Texto fornecido:
------------------------------------------------------------
João Mattos e Silva é o novo Presidente da Direcção da Real Associação de Lisboa.
Eleito no passado dia 18 de Abril, promete um novo rumo para a maior Real Associação de Portugal.

Iniciou a sua militância política aos dezassete anos na Causa Monárquica, em 1961, onde foi presidente da Comissão de Juventude, vogal da Junta Distrital de Lisboa e membro da Comissão Doutrinária, presidida por Henrique Barrilaro Ruas. Coordenou no semanário monárquico o Debate a “Página de Juventude”. Foi um dos subscritores, a convite de Henrique Barrilaro Ruas, do manifesto “Renovação Portuguesa”, em 1969. Em 1987 foi candidato independente a deputado à Assembleia da República e ao Parlamento Europeu pelo PPM, presidido então por Gonçalo Ribeiro Telles. Entre 1992 e 1995 foi presidente da Mesa da Assembleia - Geral da Real Associação de Lisboa. Em 1993 foi eleito como primeiro Presidente da Causa Real – Federação das Reais Associações. É membro do Conselho Monárquico, órgão da Causa Real.



Uma Entrevista


- Foi, no passado dia 18 de Abril, eleito Presidente da Real Associação de Lisboa. Que análise faz à História recente da Real Associação de Lisboa?
------------------------------------------------------------
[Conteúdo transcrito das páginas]
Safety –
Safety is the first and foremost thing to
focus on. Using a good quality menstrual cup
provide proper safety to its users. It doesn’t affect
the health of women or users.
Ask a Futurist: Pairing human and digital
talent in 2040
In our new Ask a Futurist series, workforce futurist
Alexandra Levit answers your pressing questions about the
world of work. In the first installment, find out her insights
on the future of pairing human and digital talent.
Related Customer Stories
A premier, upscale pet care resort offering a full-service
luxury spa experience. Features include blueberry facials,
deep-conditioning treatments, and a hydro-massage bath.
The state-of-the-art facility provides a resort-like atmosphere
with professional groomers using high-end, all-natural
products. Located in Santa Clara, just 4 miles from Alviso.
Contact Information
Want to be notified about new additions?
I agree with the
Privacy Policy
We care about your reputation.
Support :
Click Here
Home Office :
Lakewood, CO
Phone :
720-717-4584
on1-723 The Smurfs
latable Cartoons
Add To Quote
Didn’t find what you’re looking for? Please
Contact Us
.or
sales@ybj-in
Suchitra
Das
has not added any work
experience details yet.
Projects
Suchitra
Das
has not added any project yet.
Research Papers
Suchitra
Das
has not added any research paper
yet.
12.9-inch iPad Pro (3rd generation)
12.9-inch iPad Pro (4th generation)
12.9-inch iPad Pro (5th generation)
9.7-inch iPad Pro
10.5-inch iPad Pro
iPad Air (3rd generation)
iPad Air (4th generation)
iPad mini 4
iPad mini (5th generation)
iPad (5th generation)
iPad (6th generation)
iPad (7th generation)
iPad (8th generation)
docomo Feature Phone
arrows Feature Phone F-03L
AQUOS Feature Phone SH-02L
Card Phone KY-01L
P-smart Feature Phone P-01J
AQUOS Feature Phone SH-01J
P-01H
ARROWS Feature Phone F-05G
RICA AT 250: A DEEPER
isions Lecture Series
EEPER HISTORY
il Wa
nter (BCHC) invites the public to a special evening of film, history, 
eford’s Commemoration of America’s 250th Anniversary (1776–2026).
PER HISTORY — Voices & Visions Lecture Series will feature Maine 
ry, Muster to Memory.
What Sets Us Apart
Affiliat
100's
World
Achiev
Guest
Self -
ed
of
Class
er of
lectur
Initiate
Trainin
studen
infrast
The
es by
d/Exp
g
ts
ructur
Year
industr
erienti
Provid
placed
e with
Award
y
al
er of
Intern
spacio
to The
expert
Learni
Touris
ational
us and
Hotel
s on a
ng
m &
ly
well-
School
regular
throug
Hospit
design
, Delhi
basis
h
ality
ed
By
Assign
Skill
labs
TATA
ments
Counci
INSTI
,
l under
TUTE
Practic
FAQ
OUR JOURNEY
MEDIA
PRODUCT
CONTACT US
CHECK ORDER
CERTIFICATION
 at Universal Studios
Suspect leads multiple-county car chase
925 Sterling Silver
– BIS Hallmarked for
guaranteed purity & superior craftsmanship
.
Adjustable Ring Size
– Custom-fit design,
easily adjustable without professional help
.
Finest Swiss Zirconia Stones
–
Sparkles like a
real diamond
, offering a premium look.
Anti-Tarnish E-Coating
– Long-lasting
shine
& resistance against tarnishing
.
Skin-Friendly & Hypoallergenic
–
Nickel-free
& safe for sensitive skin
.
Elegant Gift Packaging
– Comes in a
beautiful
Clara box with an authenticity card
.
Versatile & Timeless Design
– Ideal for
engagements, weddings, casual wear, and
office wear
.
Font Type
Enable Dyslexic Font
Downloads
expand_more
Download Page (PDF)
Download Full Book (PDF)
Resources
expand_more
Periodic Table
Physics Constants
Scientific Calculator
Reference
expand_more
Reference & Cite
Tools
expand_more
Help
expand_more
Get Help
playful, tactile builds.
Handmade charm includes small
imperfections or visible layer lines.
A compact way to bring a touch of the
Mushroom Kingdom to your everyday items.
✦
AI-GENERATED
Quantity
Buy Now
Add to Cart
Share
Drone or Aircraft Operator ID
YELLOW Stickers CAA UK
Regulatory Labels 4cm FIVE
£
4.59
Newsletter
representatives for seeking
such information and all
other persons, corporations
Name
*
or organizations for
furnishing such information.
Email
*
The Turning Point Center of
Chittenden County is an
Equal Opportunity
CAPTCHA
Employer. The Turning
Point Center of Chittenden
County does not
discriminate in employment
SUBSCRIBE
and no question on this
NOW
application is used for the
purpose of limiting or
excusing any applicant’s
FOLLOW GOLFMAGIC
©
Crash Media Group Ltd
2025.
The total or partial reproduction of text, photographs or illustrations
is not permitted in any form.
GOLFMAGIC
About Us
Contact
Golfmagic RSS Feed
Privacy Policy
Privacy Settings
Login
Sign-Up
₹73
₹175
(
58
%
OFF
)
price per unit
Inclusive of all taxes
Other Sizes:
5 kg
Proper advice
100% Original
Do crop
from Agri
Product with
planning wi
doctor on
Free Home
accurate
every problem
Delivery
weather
------------------------------------------------------------
Detalhes da tarefa:
Liste, pela ordem em que aparecem, todas as pessoas nomeadas no texto sobre o novo presidente da Real Associação de Lisboa, cada uma uma só vez.

Resultado do exercício:
João Mattos e Silva
Henrique Barrilaro Ruas
Gonçalo Ribeiro Telles